Brano scelto ->
▼

Lo avevamo già previsto. Il Venezuela sarebbe sprofondato, in breve tempo, nel caos più totale e nella guerra civile, e così è stato.
Un Paese ricchissimo di risorse naturali come petrolio, miniere d’oro, allevamenti bovini e ovini estensivi di grande pregio. Ma i regimi comunisti che, per decenni, lo hanno dominato, non sono stati in grado di valorizzare tutta questa ricchezza che negli anni cinquanta e sessanta aveva attratto migliaia di nostri connazionali. È pur vero che c’era da aspettarselo, dato che mai il comunismo ha portato benessere alle popolazioni che ha governato.
Nel frattempo il Governo italiano pare non sappia che pesci prendere sulla crisi venezuelana che, è bene ricordarlo, ci coinvolge direttamente visto il numero di nostri connazionali che lì vivono. Trump, invece, pensa ad una improbabile invasione militare. I russi e i cinesi, soffrendo di sindrome da falce e martello, sono propensi a difendere Maduro pur essendo evidente il fallimento del suo malgoverno. Nel frattempo, la gente soffre la fame vera, ed è spesso priva di energia elettrica, medicinali e assistenza sociale; sono tantissimi che premono sulla frontiera brasiliana, anche perché il sangue comincia a scorrere per le strade fra la quasi indifferenza dei media stranieri. A questo punto riteniamo che l’unica alternativa possibile sia il passaggio di consegne al leader dell’opposizione Guaidó che, almeno negli ultimi giorni, è in evidente difficoltà per il mancato appoggio di gran parte dell’esercito schieratosi con Maduro. Un presidente degno erede di quel Chavez che non poco ha contribuito, con la sua scellerata politica economica, a gettare le basi del fallimento odierno del grande paese sudamericano. Per scongiurare una totale guerra civile, che avrebbe disastrose conseguenze sulla popolazione e ripercussioni internazionali pericolose per la stabilità dell’area, auspichiamo che le pressioni politiche e quelle della piazza facciano ammainare la bandiera rossa ed alzare quella della rinascita nazionale e della libertà.

▲

Righe estratte ->

▼

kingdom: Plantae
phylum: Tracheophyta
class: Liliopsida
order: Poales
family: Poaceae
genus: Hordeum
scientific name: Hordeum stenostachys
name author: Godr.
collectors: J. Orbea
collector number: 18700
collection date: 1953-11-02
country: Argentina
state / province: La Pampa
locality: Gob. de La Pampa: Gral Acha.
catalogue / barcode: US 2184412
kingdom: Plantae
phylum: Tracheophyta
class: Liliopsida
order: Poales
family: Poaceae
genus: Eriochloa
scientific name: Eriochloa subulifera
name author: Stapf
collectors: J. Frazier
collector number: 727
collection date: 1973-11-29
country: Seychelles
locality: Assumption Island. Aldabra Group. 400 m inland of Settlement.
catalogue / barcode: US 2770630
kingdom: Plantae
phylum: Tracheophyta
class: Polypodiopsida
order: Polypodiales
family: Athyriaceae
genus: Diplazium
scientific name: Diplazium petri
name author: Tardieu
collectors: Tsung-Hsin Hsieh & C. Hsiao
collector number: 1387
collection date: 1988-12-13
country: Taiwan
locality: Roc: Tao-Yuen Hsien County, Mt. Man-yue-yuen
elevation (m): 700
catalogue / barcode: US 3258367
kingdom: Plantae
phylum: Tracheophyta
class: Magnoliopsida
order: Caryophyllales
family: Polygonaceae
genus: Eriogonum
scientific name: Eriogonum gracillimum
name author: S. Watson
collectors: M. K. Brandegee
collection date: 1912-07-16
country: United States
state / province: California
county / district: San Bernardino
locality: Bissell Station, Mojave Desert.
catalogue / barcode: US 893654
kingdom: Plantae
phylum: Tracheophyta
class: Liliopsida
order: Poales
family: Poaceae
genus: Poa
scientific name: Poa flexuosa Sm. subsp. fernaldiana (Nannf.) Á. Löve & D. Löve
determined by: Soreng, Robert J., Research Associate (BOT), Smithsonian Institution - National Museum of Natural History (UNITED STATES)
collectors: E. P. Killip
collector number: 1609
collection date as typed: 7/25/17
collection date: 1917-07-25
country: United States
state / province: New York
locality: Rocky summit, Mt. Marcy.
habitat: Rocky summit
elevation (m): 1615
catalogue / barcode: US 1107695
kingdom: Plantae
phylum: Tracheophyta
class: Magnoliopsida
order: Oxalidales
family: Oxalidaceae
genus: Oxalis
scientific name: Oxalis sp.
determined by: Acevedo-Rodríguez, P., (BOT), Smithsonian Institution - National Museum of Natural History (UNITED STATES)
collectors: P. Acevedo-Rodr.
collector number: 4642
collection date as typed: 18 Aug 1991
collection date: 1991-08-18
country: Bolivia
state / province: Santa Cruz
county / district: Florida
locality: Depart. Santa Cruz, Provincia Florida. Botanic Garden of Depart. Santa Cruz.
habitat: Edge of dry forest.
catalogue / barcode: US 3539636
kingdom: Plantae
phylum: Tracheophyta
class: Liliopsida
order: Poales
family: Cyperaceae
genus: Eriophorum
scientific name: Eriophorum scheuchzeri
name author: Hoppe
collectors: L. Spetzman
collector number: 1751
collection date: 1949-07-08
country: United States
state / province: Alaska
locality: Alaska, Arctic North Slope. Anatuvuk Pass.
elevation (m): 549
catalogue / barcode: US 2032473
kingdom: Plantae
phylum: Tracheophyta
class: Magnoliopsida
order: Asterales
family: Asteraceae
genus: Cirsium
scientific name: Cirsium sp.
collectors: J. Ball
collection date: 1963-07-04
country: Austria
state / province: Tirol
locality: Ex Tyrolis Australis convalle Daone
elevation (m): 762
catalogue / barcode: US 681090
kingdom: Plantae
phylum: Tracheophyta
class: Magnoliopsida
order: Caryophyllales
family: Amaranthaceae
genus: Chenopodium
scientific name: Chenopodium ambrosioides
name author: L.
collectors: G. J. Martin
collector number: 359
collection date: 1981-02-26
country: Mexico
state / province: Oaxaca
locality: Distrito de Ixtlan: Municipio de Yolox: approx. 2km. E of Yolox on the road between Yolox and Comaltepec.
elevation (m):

▲

Cosa fare ->
Trascrivi dal brano sul Venezuela tutto ciò che va da "Un Paese ricchissimo" giù fino a "che ha governato.". Le righe sono materiale a sé, distinto dal brano.

Esercizio svolto ->
Un Paese ricchissimo di risorse naturali come petrolio, miniere d’oro, allevamenti bovini e ovini estensivi di grande pregio. Ma i regimi comunisti che, per decenni, lo hanno dominato, non sono stati in grado di valorizzare tutta questa ricchezza che negli anni cinquanta e sessanta aveva attratto migliaia di nostri connazionali. È pur vero che c’era da aspettarselo, dato che mai il comunismo ha portato benessere alle popolazioni che ha governato.